Answer these questions from the abstract on plasmonic nanomaterials:
1. What calculations are used to model the LSPRs before fabrication?
2. Which two types of nanomaterials were characterized using SHGM?
3. What were the TMDs functionalized with?

_Text under study_:

┏━━

Plasmonically-Active Nanomaterials for Enhanced Second-Harmonic Generation and Chemical Reactions
Abstract
Upon excitation by an electromagnetic field, metallic nanomaterials will produce highly localized areas of electromagnetic enhancement, a phenomenon known as localized surface plasmon resonance (LSPR), which can be applied to a variety of techniques including second-harmonic generation (SHG) and surface chemistry. These tunable LSPRs can be modelled prior to fabrication by finite-difference time-domain (FDTD) calculations and observed experimentally by SHG microscopy (SHGM). In this thesis, two types of nanomaterials were characterized using SHGM: plasmon-active dendritic fractals (dendrimers) and transition-metal dichalcogenides (TMDs). Dendrimers with specific geometries and LSPRs were used to demonstrate how nanomaterial symmetry affects SHG as well as how local non-centrosymmetric instances can induce SHG responses in otherwise forbidden circumstances. This introduces an in-depth analysis on the effects of plasmon active dendrimers with specific geometries, and how to enhance their nonlinear optical properties. TMDs were analyzed using polarization-dependent SHG and were subsequently functionalized with an organic dye to visualize its effect on the SHG signal. Commercial applications of nonlinear optical processes from plasmonic metamaterials or crystalline materials open a wealth of applications in fiber-optic communications, sensing in biology, photonics filters as well as efficient light conversion and tuning.

┗━━

_Provided records_:
┏━━

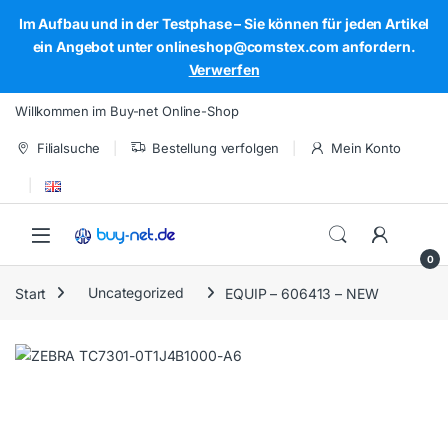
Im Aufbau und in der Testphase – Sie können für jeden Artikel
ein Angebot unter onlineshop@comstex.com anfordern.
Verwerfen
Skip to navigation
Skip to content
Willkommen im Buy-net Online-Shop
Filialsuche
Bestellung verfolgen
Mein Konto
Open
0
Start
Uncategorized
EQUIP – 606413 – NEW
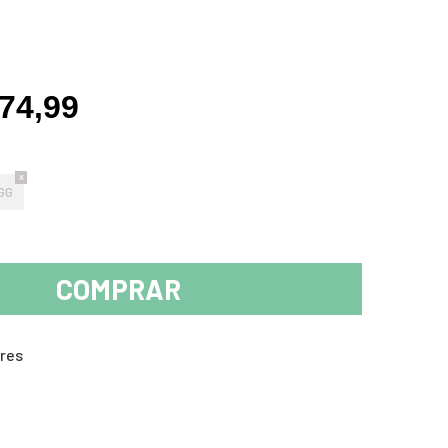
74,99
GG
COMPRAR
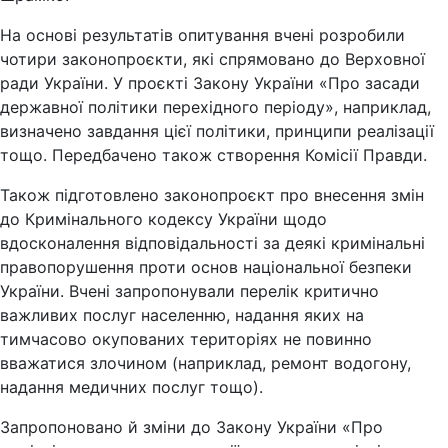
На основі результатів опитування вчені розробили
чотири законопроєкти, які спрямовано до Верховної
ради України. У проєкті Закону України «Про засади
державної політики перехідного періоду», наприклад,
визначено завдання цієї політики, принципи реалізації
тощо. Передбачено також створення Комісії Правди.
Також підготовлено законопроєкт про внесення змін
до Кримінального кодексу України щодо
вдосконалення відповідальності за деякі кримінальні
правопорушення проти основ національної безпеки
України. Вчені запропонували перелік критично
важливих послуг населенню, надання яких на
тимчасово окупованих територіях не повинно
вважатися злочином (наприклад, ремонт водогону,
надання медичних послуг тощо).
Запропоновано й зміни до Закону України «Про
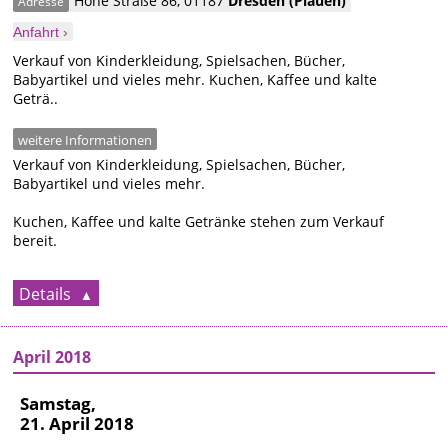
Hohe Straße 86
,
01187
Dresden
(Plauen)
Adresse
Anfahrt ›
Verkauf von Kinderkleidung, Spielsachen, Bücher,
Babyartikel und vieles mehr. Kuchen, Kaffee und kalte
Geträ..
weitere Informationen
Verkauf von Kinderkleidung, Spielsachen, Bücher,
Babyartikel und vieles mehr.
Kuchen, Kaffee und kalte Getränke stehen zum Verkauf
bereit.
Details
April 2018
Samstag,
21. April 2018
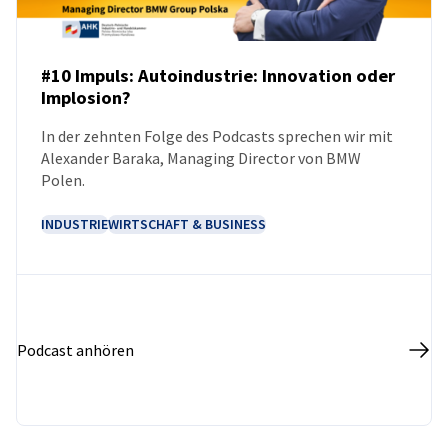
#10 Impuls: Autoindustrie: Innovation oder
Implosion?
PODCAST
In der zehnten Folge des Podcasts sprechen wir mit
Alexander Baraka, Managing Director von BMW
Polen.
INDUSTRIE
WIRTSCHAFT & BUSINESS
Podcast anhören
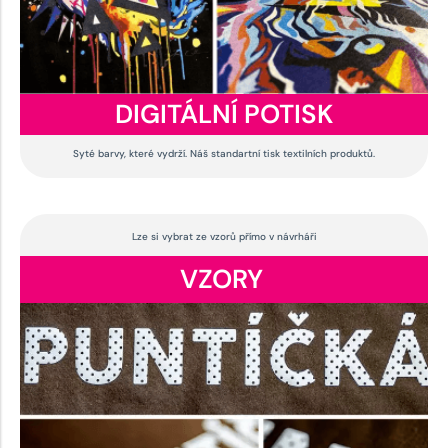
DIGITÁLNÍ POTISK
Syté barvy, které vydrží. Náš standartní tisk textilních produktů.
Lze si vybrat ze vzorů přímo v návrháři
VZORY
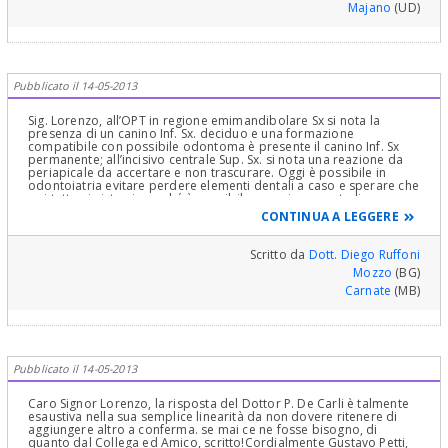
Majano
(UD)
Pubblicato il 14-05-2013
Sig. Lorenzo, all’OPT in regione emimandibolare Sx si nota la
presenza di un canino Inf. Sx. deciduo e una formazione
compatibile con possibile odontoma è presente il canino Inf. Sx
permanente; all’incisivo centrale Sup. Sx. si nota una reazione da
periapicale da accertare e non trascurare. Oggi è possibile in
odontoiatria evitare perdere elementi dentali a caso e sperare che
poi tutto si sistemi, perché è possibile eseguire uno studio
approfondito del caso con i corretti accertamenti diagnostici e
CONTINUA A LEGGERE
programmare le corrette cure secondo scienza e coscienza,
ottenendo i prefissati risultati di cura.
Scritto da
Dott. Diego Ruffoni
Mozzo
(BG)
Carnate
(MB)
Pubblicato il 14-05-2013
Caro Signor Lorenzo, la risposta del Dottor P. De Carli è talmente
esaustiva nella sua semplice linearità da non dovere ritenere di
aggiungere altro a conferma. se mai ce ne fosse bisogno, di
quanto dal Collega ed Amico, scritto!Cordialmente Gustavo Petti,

┗━━

_Answer to this task_:
1. Finite-difference time-domain (FDTD) calculations.
2. Plasmon-active dendritic fractals (dendrimers) and transition-metal dichalcogenides (TMDs).
3. An organic dye.